Robbie Shumstein ended the call and, teary-eyed, sank into his overstuffed chair.
The King of Kreskin Avenue dead?
His mother had not intended to upset him. Their twice-weekly conversations were snatched from a treasure trove of her evergreen gossip, full of minutiae and banter, most of which would be unintelligible to outsiders. Somewhere between disclosure of another ailment of her elderly friends, a request for updates about the grand kids, curiosity about what was happening with the latest book, the tale of her doctor’s appointment, and the new recipe for kugel she got from Helen Shapiro, she casually mentioned that The King had died, sitting in his lawn chair in the middle of his driveway.
She was aware that Robbie had a close relationship with Mario Colucci, The King of Kreskin Avenue, but not why. Even her treasure trove yielded no clues. Robbie and the Coluccis had accomplished a masterful job of protecting their secrets, now for over fifty years.
To Esther Shumstein, even though she lived less than five houses down the block from him for all her married and widowed life, The King was just an oddball neighbor who at best merited a wave hello or goodbye, but to Robbie Shumstein The King was and would forever be a hero of the highest order.
Her disclosure took Robbie back to a time and place of unwelcome deaths, now grown distant and hazy.

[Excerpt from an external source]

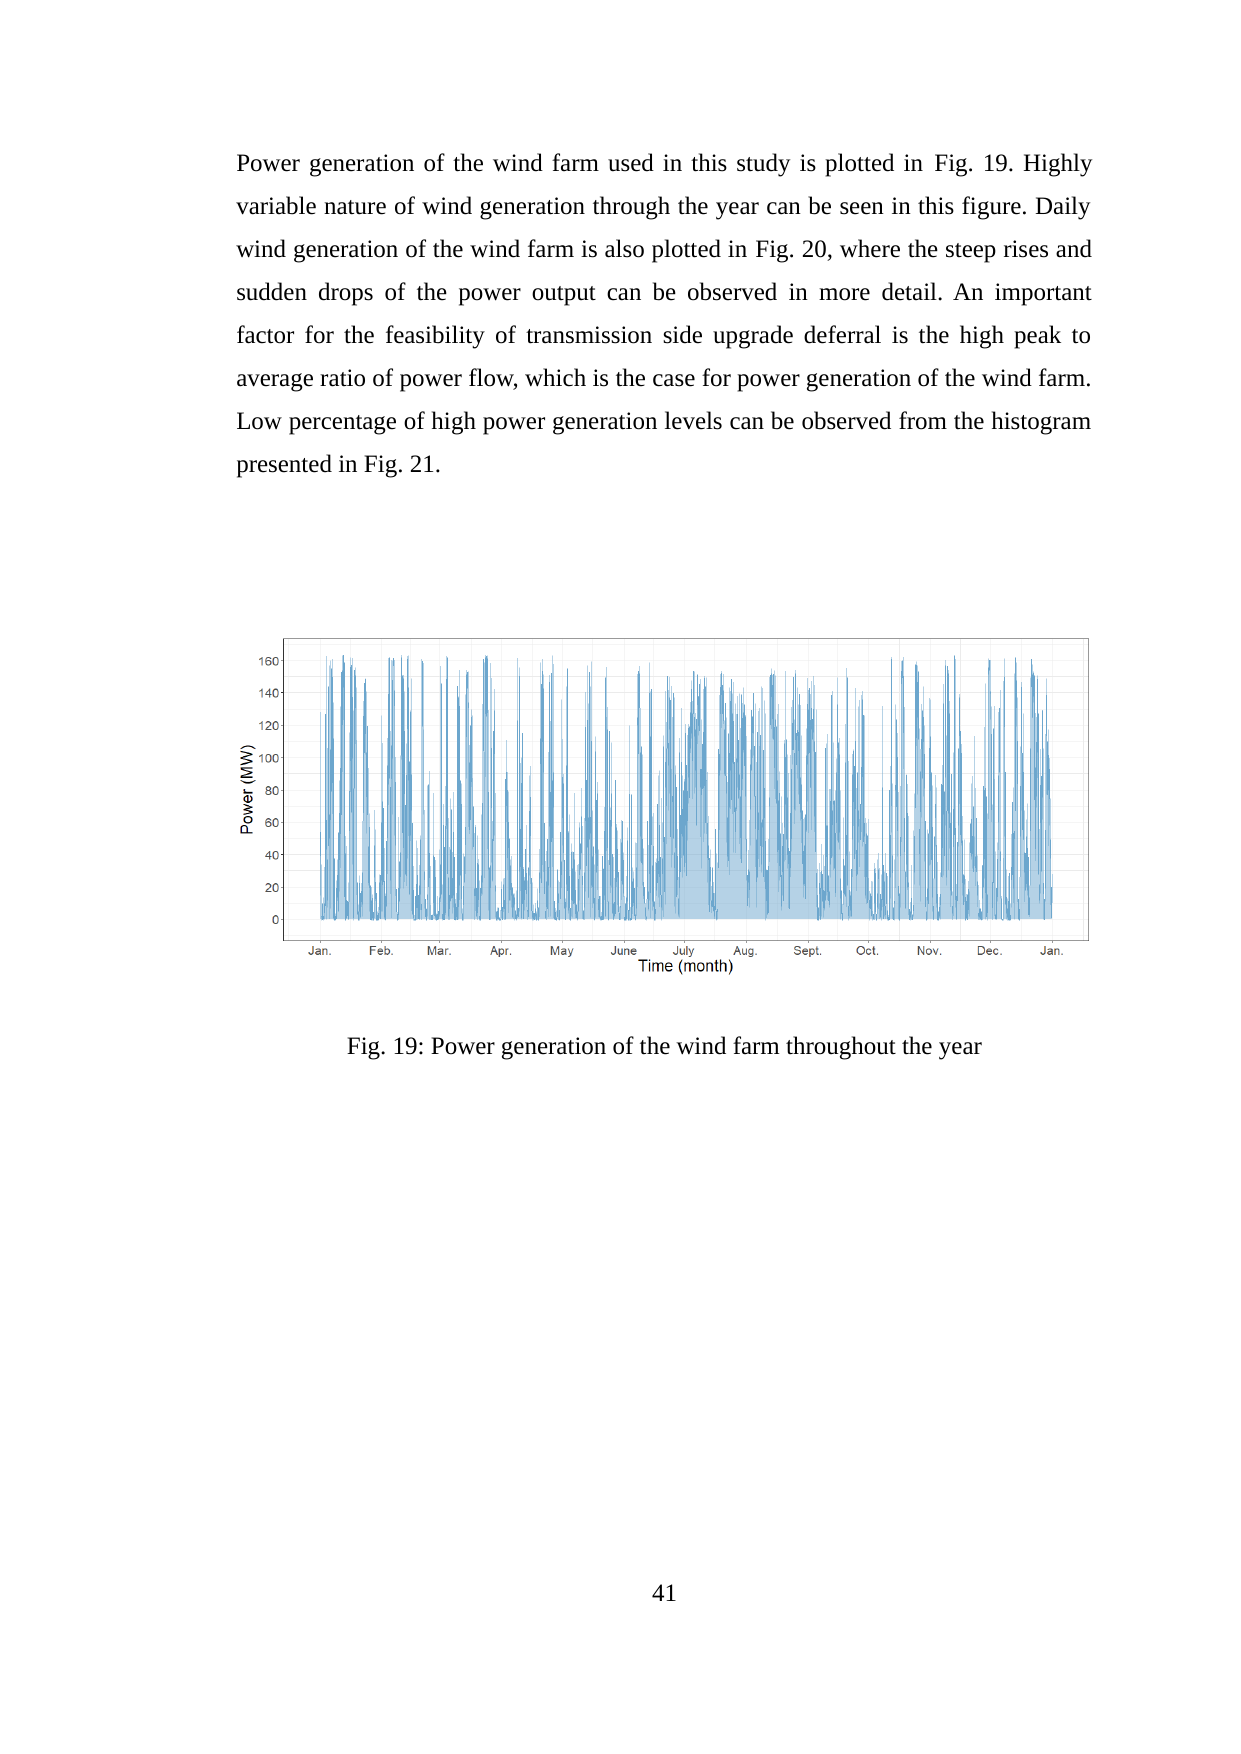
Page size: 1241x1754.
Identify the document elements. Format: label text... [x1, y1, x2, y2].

text Fig. 19: Power generation of the wind farm throughout the year [236, 1031, 1093, 1059]
picture [236, 634, 1093, 977]
text Power generation of the wind farm used in this study is plotted in Fig. 19. Highly variable nature of wind generation through the year can be seen in this figure. Daily wind generation of the wind farm is also plotted in Fig. 20, where the steep rises and sudden drops of the power output can be observed in more detail. An important factor for the feasibility of transmission side upgrade deferral is the high peak to average ratio of power flow, which is the case for power generation of the wind farm. Low percentage of high power generation levels can be observed from the histogram presented in Fig. 21. [236, 148, 1093, 478]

Tearful, he made a few phone calls: to Mario’s wife, Mattie Colucci; to his cousin Ben, the first beneficiary of Mario’s compassion; and to Donald MacIntyre, an old friend and an original collaborator. He made a request that Don spread the news of Mario’s death. Don knew what to do.
The news was shared and passed and parsed across the United States and Canada. Thousands of people in extended families that had become the beneficiaries of Mario’s selflessness learned that a hero had passed on.
Robbie quickly made travel arrangements, and in less than eight hours, together with his wife, Susan, he worked his way through one massive parking lot, two connecting flights, three magazines, and a surly car rental agent at the Greater Buffalo International Airport.
Robbie was only fifteen in 1968, when he, Mario, Don, and Ben broke the law and committed treason. A few years later, it was off to college for Robbie, then law school and a stint in corporate law, then ownership of a small but respectable publishing company in Roanoke, Virginia. Although he returned to Buffalo and his childhood home with less and less frequency, his trips home always included a stop at the Colucci house at 77 Kreskin Avenue.
No matter how hard she pressed for an explanation or for the reasons he seemed so much more upbeat and less stressed after seeing the Coluccis, Robbie’s mother had to be content with his typical response: “because I like seeing them.”
The last time he had seen Mario was earlier in the year, when Robbie and Susan, who was one of the very few people who knew the entire story, brought their one-year-old granddaughter for her first visit to Buffalo. Robbie strollered over to Mario’s house, where he and his wife, Mattie, cooed and cuddled with her. Mario sat in the decrepit lawn chair in the driveway where Robbie usually saw him, wearing the same battered checkered pork pie hat that he had parked—tipped slightly back—on his balding pate every day of his life for the last jillion or so years.
As old neighbors moved away and new ones moved in, Mario Colucci was always called The King of Kreskin Avenue, sometimes behind his back and sometimes to his face. Through the years he handled the insult with the same indifference and nonchalance—although you might call it grace—he had exhibited since the 1950s. He never challenged or saw a reason to correct the neighborhood’s superficial perceptions, and over time he became the oddity that every neighborhood needs when conversations run dry or it’s time to have a mass speculation.
Kreskin Avenue residents were smug in their self-assurance that the Mario they saw was exactly and precisely an oddball, a caricature, a kind-of-king who used a lawn chair as a throne and a dirty hat as a crown.
They were wrong.
Robbie turned the rental car left onto Kreskin from Delaware Avenue and parked it in front of his mother’s flat. After an hour or so with his mother, he left, walked down the familiar street, and knocked on the door of number 77.
A tall, thin woman with silvery white hair and a pinched, wrinkled face answered his knock. Robbie gathered her into his arms.
“Hello, Robbie,” whispered Mattie. “Welcome home.”